§ Data records:

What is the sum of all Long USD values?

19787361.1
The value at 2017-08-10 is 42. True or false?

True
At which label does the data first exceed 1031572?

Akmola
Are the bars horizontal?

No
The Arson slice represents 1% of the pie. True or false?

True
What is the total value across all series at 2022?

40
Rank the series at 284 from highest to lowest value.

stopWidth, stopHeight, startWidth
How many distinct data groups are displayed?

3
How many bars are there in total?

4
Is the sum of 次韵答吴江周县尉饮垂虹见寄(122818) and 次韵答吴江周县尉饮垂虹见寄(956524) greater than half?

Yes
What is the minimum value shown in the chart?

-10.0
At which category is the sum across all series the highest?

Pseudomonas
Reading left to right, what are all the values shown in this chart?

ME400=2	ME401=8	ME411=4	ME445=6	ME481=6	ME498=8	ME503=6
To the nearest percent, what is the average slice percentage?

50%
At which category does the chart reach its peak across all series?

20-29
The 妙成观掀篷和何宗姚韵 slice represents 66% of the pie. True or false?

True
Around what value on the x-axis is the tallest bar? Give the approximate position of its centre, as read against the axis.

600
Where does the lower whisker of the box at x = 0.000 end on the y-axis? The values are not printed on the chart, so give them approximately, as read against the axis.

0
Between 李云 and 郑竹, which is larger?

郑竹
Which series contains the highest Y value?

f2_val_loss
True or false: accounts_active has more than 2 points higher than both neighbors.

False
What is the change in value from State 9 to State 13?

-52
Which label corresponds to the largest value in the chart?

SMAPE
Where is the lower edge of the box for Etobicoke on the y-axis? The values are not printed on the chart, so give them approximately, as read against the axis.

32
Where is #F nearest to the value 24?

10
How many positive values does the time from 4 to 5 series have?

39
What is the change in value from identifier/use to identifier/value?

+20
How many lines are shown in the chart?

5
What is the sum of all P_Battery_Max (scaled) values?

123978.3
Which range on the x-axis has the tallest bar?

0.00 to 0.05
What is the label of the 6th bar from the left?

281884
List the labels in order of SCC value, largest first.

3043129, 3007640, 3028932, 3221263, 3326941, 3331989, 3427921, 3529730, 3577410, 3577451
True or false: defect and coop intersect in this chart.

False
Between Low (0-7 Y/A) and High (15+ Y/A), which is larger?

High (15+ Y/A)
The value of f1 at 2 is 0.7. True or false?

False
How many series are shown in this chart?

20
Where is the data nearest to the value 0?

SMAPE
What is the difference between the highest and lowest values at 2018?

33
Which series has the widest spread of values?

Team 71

§ Task instructions:
How many lines in the entries above contain the word "bars"? Reply with the number only.

§ Output for this exercise:
2